The American Society of Civil Engineers released its 2019 Report Card for Iowa’s Infrastructure, which grades the state in a dozen categories. The last report was in 2015.
Efforts to repair the state’s aging infrastructure have proved somewhat successful, as the group increased Iowa’s overall grade from a C- in 2015 to a C this year.
“I know it sounds like obviously not the grade we would want, but there certainly are a number of real positive movements here,” said Aaron Moniza, advocacy chair of ASCE Iowa Section.
Moniza noted Iowa’s roads climbed from a C- in 2015 to a C+ this year. A 10-cent fuel tax increase in 2015 helped funnel more dollars into short-term road needs, but isn’t a long-term fix, he added.
The civil engineers’ report grades infrastructure on capacity, condition, funding, future need, operation and maintenance, public safety, resilience and innovation.
Moniza said grades are generated using technical reports from federal and state entities, as well as interviews and data collection.
The report identifies a B grade as infrastructure that is adequate for now. A D grade indicates it is in poor condition and at risk. Statewide categories that saw improvements include:
- Energy: from a C to a C+
- Inland waterways: from a D to a D+
- Levees: from a C- to a C
- Rail: from a C to a C+
- Roads: from a C- to a C+.
Iowa’s drinking water system, however, fell from a C+ to a C, and solid waste handling dropped from a B+ to a B.

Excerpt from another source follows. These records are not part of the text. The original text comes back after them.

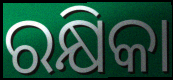
ରକ୍ଷିକା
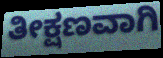
ತೀಕ್ಷಣವಾಗಿ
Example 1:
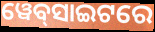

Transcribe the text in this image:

ୱେବ୍‍ସାଇଟରେ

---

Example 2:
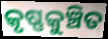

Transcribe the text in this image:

Grades for aviation, (C-), bridges (D+), dams (D) and wastewater (C-) remained unchanged.
Here are the some of the association’s recommendations:
Iowa remains first in the nation for proportion of structurally deficient bridges, with nearly 20% last year. The 2015 fuel tax increase aims to address critical highway and bridge needs, but the report notes that significant portions of the system must be addressed.
Recommendations: Maintain focus on bridge repair or replacement; adjust state funding to meet inflation; and make sure electric vehicles pay their share of road taxes.

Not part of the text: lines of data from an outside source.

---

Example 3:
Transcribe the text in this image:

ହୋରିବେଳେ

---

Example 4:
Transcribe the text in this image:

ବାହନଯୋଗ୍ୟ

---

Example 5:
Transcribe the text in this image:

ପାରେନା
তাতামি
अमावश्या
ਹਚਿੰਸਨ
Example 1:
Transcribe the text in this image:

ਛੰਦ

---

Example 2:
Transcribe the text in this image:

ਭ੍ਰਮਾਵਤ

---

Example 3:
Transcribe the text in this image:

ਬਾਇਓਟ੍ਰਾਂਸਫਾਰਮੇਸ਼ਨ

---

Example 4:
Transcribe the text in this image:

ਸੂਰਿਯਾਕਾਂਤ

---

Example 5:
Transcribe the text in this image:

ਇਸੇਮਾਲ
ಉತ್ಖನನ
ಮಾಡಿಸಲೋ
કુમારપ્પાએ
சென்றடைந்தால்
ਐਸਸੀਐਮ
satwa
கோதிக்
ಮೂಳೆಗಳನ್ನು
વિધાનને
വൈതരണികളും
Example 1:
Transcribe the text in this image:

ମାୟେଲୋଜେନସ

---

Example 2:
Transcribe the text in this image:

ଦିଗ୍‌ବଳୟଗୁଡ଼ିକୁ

While Iowa’s drinking water infrastructure is in fair condition and funding appears sufficient, more revenue is needed to replace systems and build modern treatment plants. More than half the state’s municipal systems are at least 50 years old, with some pipes more than 100 years old.

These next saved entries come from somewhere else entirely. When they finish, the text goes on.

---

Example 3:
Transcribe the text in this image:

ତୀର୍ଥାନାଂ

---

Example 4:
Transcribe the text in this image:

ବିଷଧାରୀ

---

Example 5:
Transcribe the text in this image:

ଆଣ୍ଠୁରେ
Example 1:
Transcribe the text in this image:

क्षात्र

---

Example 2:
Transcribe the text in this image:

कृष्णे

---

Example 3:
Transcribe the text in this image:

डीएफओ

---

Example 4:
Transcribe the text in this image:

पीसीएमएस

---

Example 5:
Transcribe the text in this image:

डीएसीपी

Recommendations: Surface water contaminants need source mitigation or treatment, and additional funding programs could be made available to treatment plant upgrades.
The Upper Mississippi River and Missouri River waterways contribute more than $4.3 billion in revenue to Iowa’s economy, supporting about 26,000 jobs. But an aging system of locks and dams threatens the industry. The average lock and dam is 30 years beyond the original life span.
Recommendations: Consider user fees for non-navigational and recreational river users; increase funding for upgrades and push for federal legislation aimed at rebuilding the lock and dam system.
Nearly 750 miles of levee exist in Iowa, with several cities receiving funding over the last decade so they can better manage major storm events. Meanwhile, rural areas have struggled to receive funding.
While most levees are functioning, the report notes serious concerns about levee stability during large flood events.
Recommendations: Standardize national inspection and design requirements for levees and provide reliable funding sources for new construction and improvements to existing levees.
In 2017, railroads operating in Iowa spent about $205 million to maintain and improve rail infrastructure. Limited freight and passenger rail access could inhibit long-term growth, and increased investment will be necessary to sustain current service, as well as added capacity.
Recommendations: Promote rail safety, support the development or enhancement of rail industrial projects or intermodal facilities and expand, when necessary, passenger rail services.
Iowa has nearly 115,000 miles of public roadway, and 2015’s 10-cent fuel tax increase was a much-needed source of short-term revenue to address an aging network. Nearly 30% of Iowa’s major roads are in poor or mediocre condition, and 15% of Iowa’s rural roads are in poor condition.
The projected shortfall to meet Iowa’s roadway system needs has been estimated at $32.5 billion over the next 20 years.
Recommendations: Advance interstate priority projects, index fuel tax rates to inflation and lead in planning for automated vehicles.